En parallèle, Jubilee est particulièrement intéressant à redécouvrir au regard du reste de l’œuvre de Derek Jarman. On y trouve par exemple son intérêt pour les divers formats d’images et en particulier le Super 8. Se mêlent ici autant le goût du réalisateur pour le baroque, la Renaissance, le XVIe siècle et l’époque élisabéthaine (on y retrouve l’ange Ariel de La Tempête) que son attirance pour le grain documentaire, à la limite du cinéma vérité avec ses caméras tenues à l’épaule. Jarman nous prouve encore une fois que ce n’est pas raconter des histoires qui l’intéresse mais plus une atmosphère mêlée d’idées et de concepts. Jubilee est en effet plus constitué d’une suite de séquences plutôt que d’une narration traditionnelle. Le long métrage témoigne aussi surtout du goût de Jarman pour la poésie et la culture (l’art, la danse comme une obsession, les citations et influences, qui peuvent aller de Shakespeare à William S. Burroughs) et aussi sa vision désenchantée du monde et de l’Angleterre, lieu toujours triste, avec ses squats mal famés et ses tensions sociales, rongé par la pauvreté, le chômage et les séquelles de la guerre. Et les looks, aussi délirants et excentriques qu’ils soient, ne peuvent égayer cette terre sinistrée que Thatcher va finir par détruire. Le "No Future" n’est pas un slogan ironique pour Jarman, c’est une réalité. Le chaos de l’Histoire qui a mené à un monde en ruines.

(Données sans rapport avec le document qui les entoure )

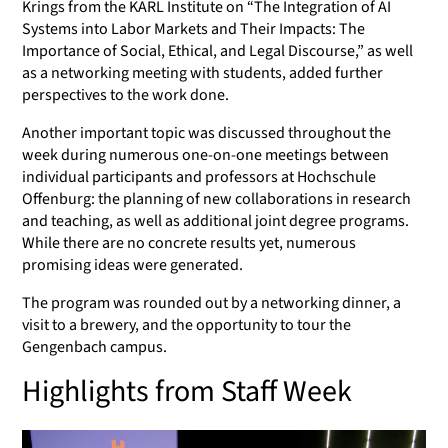
Krings from the KARL Institute on “The Integration of AI
Systems into Labor Markets and Their Impacts: The
Importance of Social, Ethical, and Legal Discourse,” as well
as a networking meeting with students, added further
perspectives to the work done.
Another important topic was discussed throughout the
week during numerous one-on-one meetings between
individual participants and professors at Hochschule
Offenburg: the planning of new collaborations in research
and teaching, as well as additional joint degree programs.
While there are no concrete results yet, numerous
promising ideas were generated.
The program was rounded out by a networking dinner, a
visit to a brewery, and the opportunity to tour the
Gengenbach campus.
Highlights from Staff Week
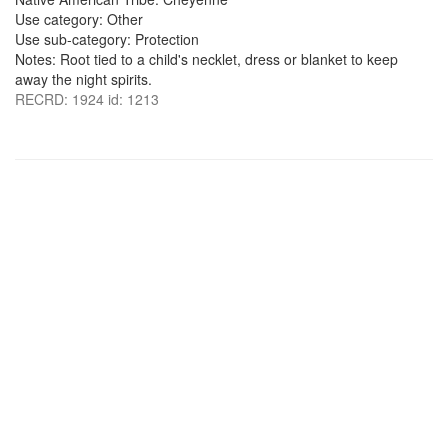
Use category: Other
Use sub-category: Protection
Notes: Root tied to a child's necklet, dress or blanket to keep
away the night spirits.
RECRD: 1924 id: 1213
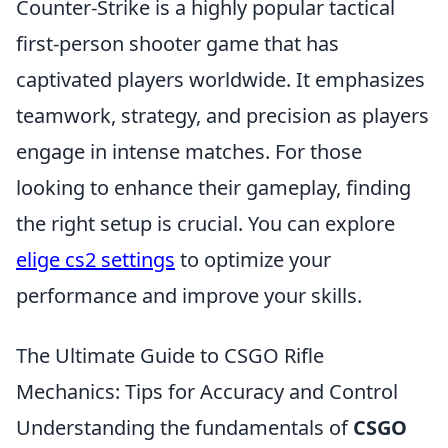
Counter-Strike is a highly popular tactical
first-person shooter game that has
captivated players worldwide. It emphasizes
teamwork, strategy, and precision as players
engage in intense matches. For those
looking to enhance their gameplay, finding
the right setup is crucial. You can explore
elige cs2 settings
to optimize your
performance and improve your skills.
The Ultimate Guide to CSGO Rifle
Mechanics: Tips for Accuracy and Control
Understanding the fundamentals of
CSGO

À la fois politique et arty, Jubilee est donc un jalon important de la carrière de Jarman, même s’il est fait de tout un tas de maladresses. Il est à la fois un des rares documents valables sur le mouvement punk et ce qui se passait en Angleterre à ce moment là, mais il inaugure aussi les années vidéoclips à suivre. On ne s’étonnera donc pas que Jarman explore cette voie dans les années 1980 avec des groupes comme Psychic TV, The Smiths ou Pet Shop Boys.